Logic programs as just defined are closed in that they fix the meaning of all relations in the program. In open logic programs, some of the relations (the inputs) are undefined, and other relations (the outputs) are defined in terms of these. The same program can be used with different input relations, yielding different output relations in each case.

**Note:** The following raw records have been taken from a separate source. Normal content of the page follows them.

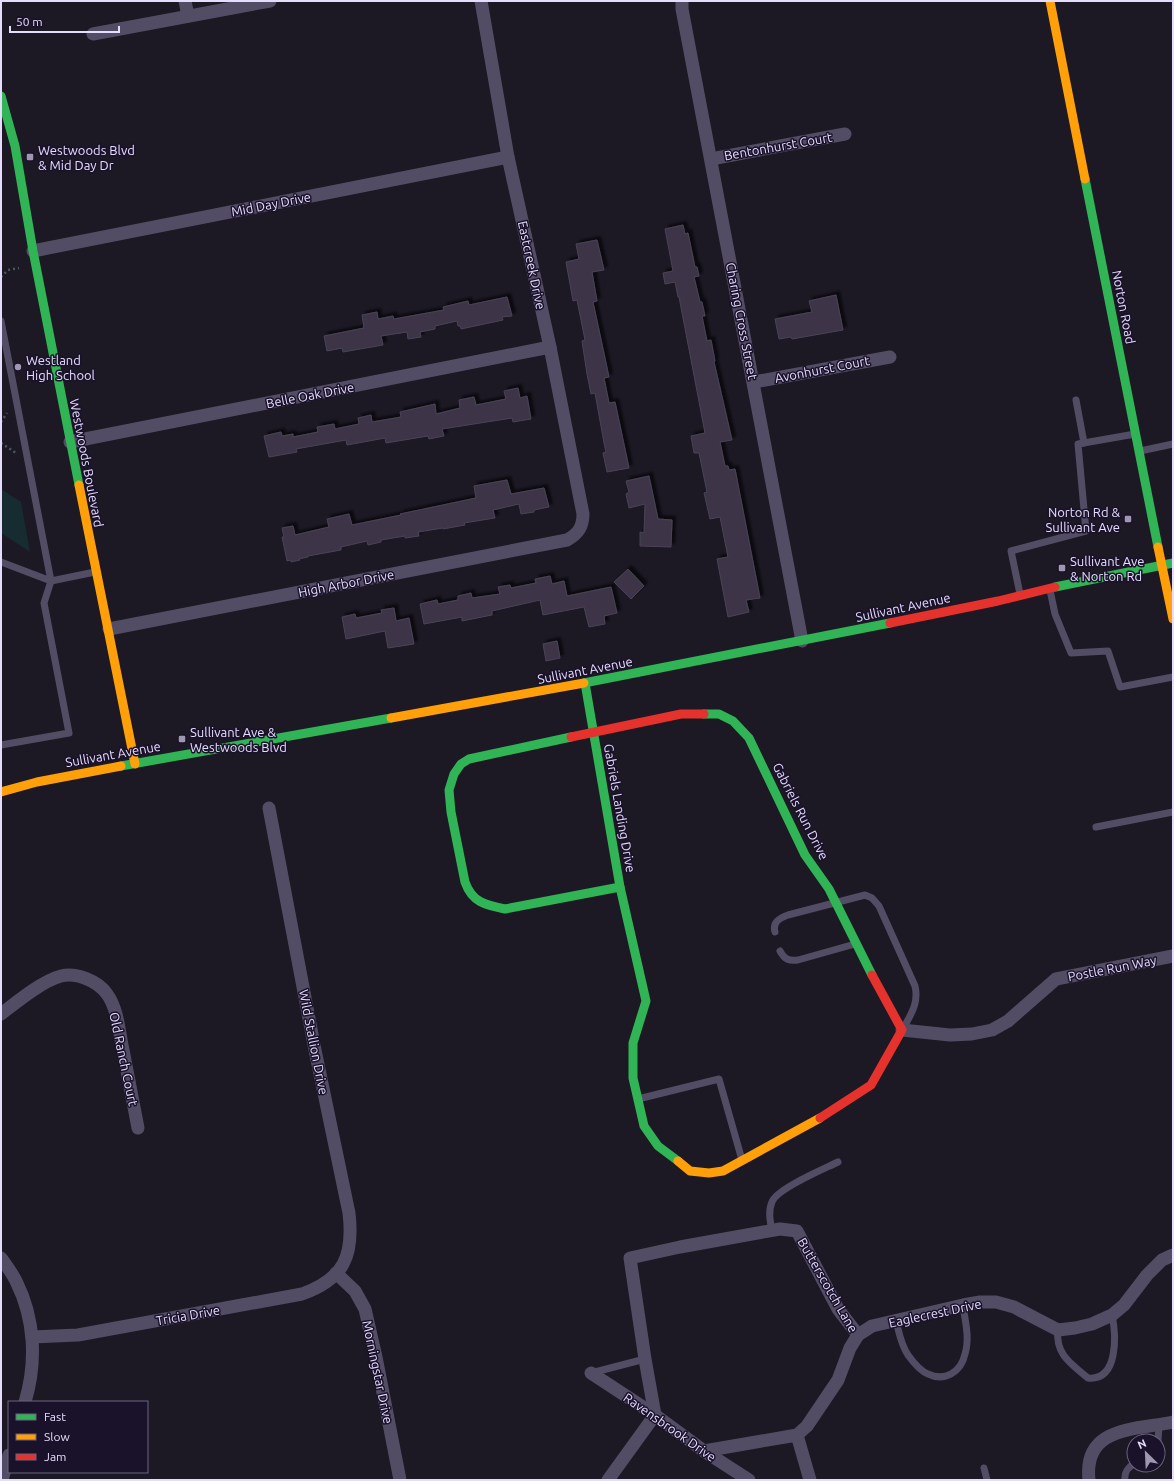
<svg xmlns="http://www.w3.org/2000/svg" width="1174" height="1481" viewBox="0 0 1174 1481" font-family="Ubuntu,sans-serif">
<style>
.green{fill:#162c31}
.building{fill:#3c3646;stroke:#4a4357;filter:url(#shadow)}
.lines{fill:none;stroke-linecap:round;stroke-linejoin:round}
.path{stroke:#4e5565;stroke-width:2.5;stroke-dasharray:2 3;stroke-linecap:butt}
.lane{stroke:#524d64;stroke-width:7}
.street{stroke:#524d64;stroke-width:13}
.fast{stroke:#30b455;stroke-width:9}
.slow{stroke:#ff9f0a;stroke-width:9}
.jam{stroke:#e5322d;stroke-width:9}
.poi-dot{fill:#9f97b2;stroke:#1a122a;stroke-width:1.5}
.labels{text-anchor:middle;stroke-width:3;stroke-linejoin:round;paint-order:stroke}
.street-label{font-size:13px;fill:#e6dcfe;stroke:#1a122a}
.poi-label{font-size:13px;fill:#e6dcfe;stroke:#1a122a;text-anchor:start}
</style>
<defs>
<filter id="shadow"><feDropShadow dx="3.5" dy="-3.5" stdDeviation="1" flood-color="#0009"/></filter>
</defs>
<rect width="100%" height="100%" fill="#1c1824"/>
<polygon class="green" points="1,489 21,502 30,552 1,533"/>
<g class="building">
<polygon points="683,225 685,234 688,233 695,267 697,267 699,276 694,277 700,302 702,302 705,316 702,316 707,341 711,340 715,361 714,362 732,440 720,442 725,466 728,466 729,470 735,469 760,598 746,600 749,612 728,617 717,559 728,557 720,517 710,519 704,493 707,492 699,453 694,453 691,436 705,433 679,297 678,297 675,282 665,284 663,273 673,271 665,229"/>
<polygon points="597,240 604,270 592,272 597,301 593,302 609,377 604,378 609,403 615,402 629,468 607,472 603,453 606,452 604,443 595,393 591,394 587,374 582,341 585,340 577,300 573,301 566,262 579,259 576,244"/>
<polygon points="836,295 843,330 792,339 791,337 779,339 775,319 812,312 809,301"/>
<polygon points="507,297 512,316 502,317 503,320 461,329 460,326 458,326 457,321 435,326 435,329 420,332 421,337 408,339 407,332 381,336 383,345 343,352 342,348 327,351 324,336 364,328 362,315 377,312 378,319 393,316 394,319 444,310 443,307 468,301 469,305"/>
<polygon points="518,388 520,398 527,396 531,419 513,422 512,418 442,429 444,436 429,439 428,436 386,443 385,438 347,445 346,440 296,449 297,452 269,457 264,436 281,432 282,436 293,434 293,437 318,432 317,427 334,424 335,429 359,424 358,418 371,415 372,422 401,417 400,412 435,404 436,414 460,408 459,400 474,397 476,405 506,399 504,391"/>
<polygon points="649,476 658,519 672,520 671,547 640,546 640,532 644,533 645,504 629,508 626,494 629,492 626,481"/>
<polygon points="507,480 511,494 544,488 549,507 534,510 534,512 521,514 519,504 493,510 495,518 464,523 465,525 443,529 443,528 418,532 419,536 405,538 405,536 381,540 381,542 368,545 367,541 341,547 341,550 308,556 308,557 299,559 300,560 291,562 291,560 287,561 282,537 284,537 282,528 293,526 295,535 329,527 327,519 349,514 352,525 401,515 400,514 476,498 474,486"/>
<polygon points="628,569 644,586 631,599 614,582"/>
<polygon points="550,576 552,584 564,581 567,596 611,587 617,613 604,616 605,624 589,627 584,607 543,615 540,600 492,611 492,615 462,621 462,617 424,624 420,604 437,600 438,604 458,600 458,596 471,593 472,598 500,594 498,587 510,585 511,588 536,583 535,579"/>
<polygon points="394,608 396,621 409,618 414,644 388,648 385,631 346,639 342,617 355,614 356,618 382,613 381,610"/>
<polygon points="557,641 560,658 546,661 543,644"/>
</g>
<g class="lines">
<g class="path">
<polyline points="1,277 8,270 19,268"/>
<polyline points="1,422 7,413"/>
<polyline points="1,443 16,453"/>
</g>
<g class="lane">
<polyline points="1,321 51,581 44,603 69,733 1,745"/>
<polyline points="1076,400 1084,443"/>
<polyline points="1140,451 1173,444"/>
<polyline points="1,562 51,581 95,572"/>
<polyline points="1050,590 1055,614 1071,653 1108,651 1120,687 1173,677"/>
<polyline points="1020,594 1011,551 1086,531 1078,444 1135,434"/>
<polyline points="1096,827 1173,812"/>
<path d="M775,932c-3,-10 5,-14 13,-17l77,-20 7,3 7,8 36,80c4,17 -4,28 -12,43"/>
<path d="M780,951c5,9 9,10 18,9l57,-16"/>
<polyline points="638,1099 719,1079 742,1160"/>
<path d="M772,1230c-2,-9 -4,-19 0,-28 4,-13 52,-33 66,-40"/>
<path d="M896,1321c3,11 5,24 12,34 5,7 12,16 20,19 17,8 33,-2 37,-20 5,-16 0,-33 -2,-49"/>
<path d="M1058,1330c-3,24 13,34 30,48 31,3 28,-44 24,-63"/>
<polyline points="591,1373 645,1359"/>
<polyline points="1158,1441 1159,1425"/>
<polyline points="984,1468 987,1480"/>
<path d="M1125,1480c-1,-7 3,-13 9,-16"/>
</g>
<g class="street">
<polyline points="185,1 188,16"/>
<polyline points="682,1 682,9 802,641"/>
<polyline points="93,34 270,1"/>
<polyline points="711,159 845,134"/>
<polyline points="33,251 508,157"/>
<polyline points="754,382 890,357"/>
<polyline points="70,442 550,347"/>
<path d="M109,629l458,-89c11,-6 16,-13 16,-26l-33,-167 -42,-190 -27,-156"/>
<path d="M1,1014c16,-12 41,-33 60,-38 15,-4 37,5 46,18 11,15 12,38 16,56 5,26 10,52 15,78"/>
<polyline points="902,1030 950,1035 972,1034 992,1030 1008,1021 1056,979 1173,956"/>
<path d="M1,1258c5,7 11,15 15,23 19,38 21,81 9,121"/>
<polyline points="336,1273 355,1291 365,1309 376,1357 400,1480"/>
<path d="M32,1337l46,-2 224,-41c42,-15 52,-38 47,-81l-34,-163 -46,-242"/>
<polyline points="591,1373 655,1415 704,1451 749,1480"/>
<polyline points="655,1415 645,1359 630,1258 680,1247 780,1229 797,1231 838,1309 858,1335"/>
<polyline points="797,1435 810,1480"/>
<polyline points="704,1451 797,1435 807,1426 838,1380 850,1348 858,1335 872,1326 963,1305 980,1302 996,1302 1014,1307 1058,1330 1075,1328 1092,1324 1112,1315 1124,1305 1147,1275 1162,1260 1173,1255"/>
<polyline points="2,1480 9,1455"/>
<polyline points="608,1480 655,1415"/>
<path d="M1089,1480c-6,-54 47,-50 84,-58"/>
</g>
<g class="fast">
<polyline points="1,96 15,146 33,251 79,485"/>
<polyline points="1085,179 1158,547"/>
<polyline points="1055,587 1173,563"/>
<polyline points="584,683 890,623"/>
<polyline points="585,683 620,887 646,1001 633,1043 633,1078 644,1126 658,1146 678,1161"/>
<polyline points="704,714 719,714 733,721 749,738 805,855 829,889 872,975"/>
<path d="M571,737l-102,22 -8,5 -7,10 -5,16 2,22 14,70c7,20 20,23 40,27l115,-22"/>
<polyline points="121,766 391,718"/>
</g>
<g class="slow">
<polyline points="1050,1 1085,179"/>
<polyline points="79,485 135,764"/>
<polyline points="1158,547 1173,619"/>
<polyline points="391,718 584,683"/>
<polyline points="1,792 37,782 121,766"/>
<polyline points="678,1161 690,1171 709,1173 723,1171 820,1118"/>
</g>
<g class="jam">
<polyline points="890,623 998,601 1055,587"/>
<polyline points="571,737 681,714 704,714"/>
<polyline points="820,1118 871,1085 902,1030 872,975"/>
</g>
</g>
<g class="poi-dot">
<rect x="26" y="153" width="8" height="8" rx="2"/>
<circle cx="18" cy="367" r="4"/>
<rect x="1124" y="515" width="8" height="8" rx="2"/>
<rect x="1058" y="564" width="8" height="8" rx="2"/>
<rect x="178" y="735" width="8" height="8" rx="2"/>
</g>
<g class="labels">
<g class="street-label">
<text transform="translate(778 146) rotate(-10)" y="5">Bentonhurst Court</text>
<text transform="translate(271 204) rotate(-11)" y="5">Mid Day Drive</text>
<text transform="translate(532 265) rotate(78)" y="5">Eastcreek Drive</text>
<text transform="translate(1124 307) rotate(79)" y="5">Norton Road</text>
<text transform="translate(742 321) rotate(79)" y="5">Charing Cross Street</text>
<text transform="translate(822 369) rotate(-11)" y="5">Avonhurst Court</text>
<text transform="translate(310 395) rotate(-11)" y="5">Belle Oak Drive</text>
<text transform="translate(87 463) rotate(79)" y="5">Westwoods Boulevard</text>
<text transform="translate(346 583) rotate(-11)" y="5">High Arbor Drive</text>
<text transform="translate(903 607) rotate(-12)" y="5">Sullivant Avenue</text>
<text transform="translate(585 670) rotate(-11)" y="5">Sullivant Avenue</text>
<text transform="translate(113 754) rotate(-10)" y="5">Sullivant Avenue</text>
<text transform="translate(620 808) rotate(80)" y="5">Gabriels Landing Drive</text>
<text transform="translate(801 811) rotate(63)" y="5">Gabriels Run Drive</text>
<text transform="translate(1112 968) rotate(-11)" y="5">Postle Run Way</text>
<text transform="translate(314 1042) rotate(79)" y="5">Wild Stallion Drive</text>
<text transform="translate(124 1059) rotate(78)" y="5">Old Ranch Court</text>
<text transform="translate(828 1285) rotate(60)" y="5">Butterscotch Lane</text>
<text transform="translate(935 1313) rotate(-12)" y="5">Eaglecrest Drive</text>
<text transform="translate(188 1315) rotate(-10)" y="5">Tricia Drive</text>
<text transform="translate(378 1372) rotate(78)" y="5">Morningstar Drive</text>
<text transform="translate(670 1427) rotate(35)" y="5">Ravensbrook Drive</text>
</g>
<g class="poi-label">
<text x="38" y="155">Westwoods Blvd<tspan x="38" dy="15">&amp; Mid Day Dr</tspan></text>
<text x="26" y="365">Westland<tspan x="26" dy="15">High School</tspan></text>
<text x="1120" y="517" text-anchor="end">Norton Rd &amp;<tspan x="1120" dy="15">Sullivant Ave</tspan></text>
<text x="1070" y="566">Sullivant Ave<tspan x="1070" dy="15">&amp; Norton Rd</tspan></text>
<text x="190" y="737">Sullivant Ave &amp;<tspan x="190" dy="15">Westwoods Blvd</tspan></text>
</g>
</g>
<rect width="1174" height="1481" fill="none" stroke="#e6dcfe" stroke-width="4"/>
<rect x="8" y="1401" width="140" height="72" fill="#1a122a" stroke="#6c637f"/>
<rect x="16" y="1414" width="20" height="6" fill="#30b455" stroke="#6c637f"/>
<text x="44" y="1421" font-size="12" fill="#e6dcfe">Fast</text>
<rect x="16" y="1434" width="20" height="6" fill="#ff9f0a" stroke="#6c637f"/>
<text x="44" y="1441" font-size="12" fill="#e6dcfe">Slow</text>
<rect x="16" y="1454" width="20" height="6" fill="#e5322d" stroke="#6c637f"/>
<text x="44" y="1461" font-size="12" fill="#e6dcfe">Jam</text>
<g transform="translate(1146 1453) rotate(336)"><circle r="19" fill="#1a122a" stroke="#6c637f"/>
<path d="M0-3L7 15L0 10L-7 15Z" fill="#9f97b2"/>
<text y="-6" font-size="11" font-weight="bold" text-anchor="middle" fill="#e6dcfe">N</text>
</g>
<path d="M10 26v6h109v-6" fill="none" stroke="#e6dcfe" stroke-width="2"/>
<text x="16" y="26" font-size="12" fill="#e6dcfe" stroke="#1a122a" stroke-width="3" paint-order="stroke">50 m</text>
</svg>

Formally, an open program is a logic program together with a partition of the relation constants into two types - base relations (also called input relations) and view relations (also called output relations). View relations can appear anywhere in the program, but base relations can appear only in the subgoals of rules, not in their heads.

The input base for an open logic program is the set of all atoms that can be formed from the base relations of the program and the entities in the program's domain. An input model is an arbitrary subset of its input base.

The output base for an open logic program is the set of all atoms that can be formed from the view relations of the program and the entities in the program's domain. An output model is an arbitrary subset of its output base.

Given an open logic program P and an input model D, we define the overall model corresponding to D to be the model of PD. The output model corresponding to D is the intersection of the overall model with the program's output base; in other words, it consists of those sentences in the overall model that mention the output relations.

Finally, we define the meaning of an open logic program to be a function that maps each input model for the program into the corresponding output model.